| Activity |
Using the listing below, please print exactly the lines from the one with "pyautogui.click(425, 120)" through the one with "pyautogui.click(420, 120)". Leave out every picture.

..............................

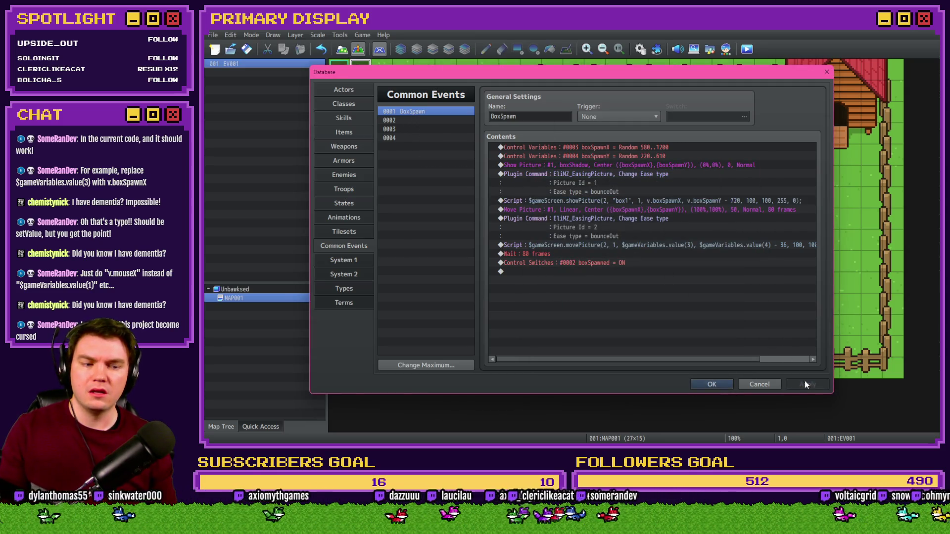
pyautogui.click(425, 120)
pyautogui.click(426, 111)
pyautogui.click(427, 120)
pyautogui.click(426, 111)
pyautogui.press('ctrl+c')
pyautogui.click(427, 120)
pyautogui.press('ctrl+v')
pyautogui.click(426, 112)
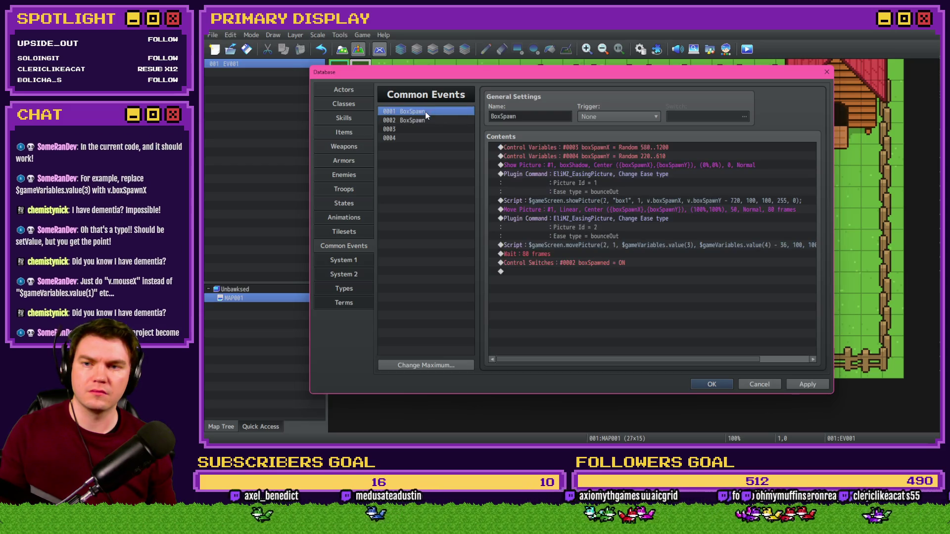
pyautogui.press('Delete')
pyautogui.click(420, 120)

..............................

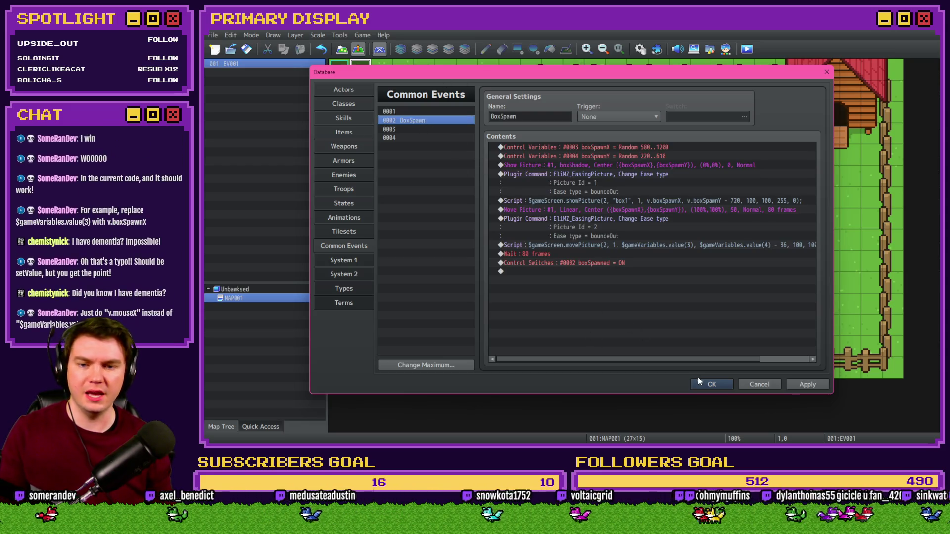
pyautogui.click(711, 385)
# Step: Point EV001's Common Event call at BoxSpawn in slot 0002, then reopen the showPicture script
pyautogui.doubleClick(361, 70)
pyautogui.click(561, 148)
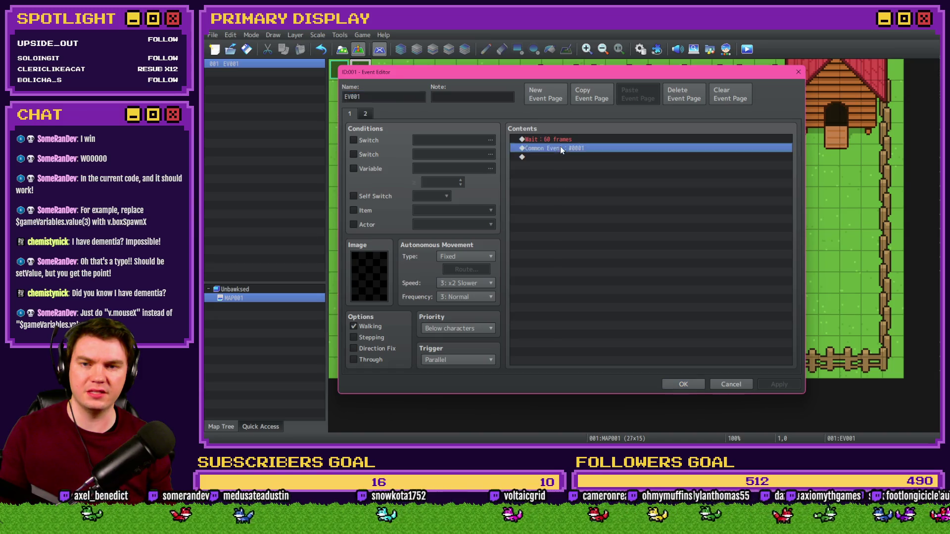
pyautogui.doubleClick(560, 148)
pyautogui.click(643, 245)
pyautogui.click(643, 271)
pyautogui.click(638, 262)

..............................

| Completed exercise |
pyautogui.click(425, 120)
pyautogui.click(426, 111)
pyautogui.click(427, 120)
pyautogui.click(426, 111)
pyautogui.press('ctrl+c')
pyautogui.click(427, 120)
pyautogui.press('ctrl+v')
pyautogui.click(426, 112)
pyautogui.press('Delete')
pyautogui.click(420, 120)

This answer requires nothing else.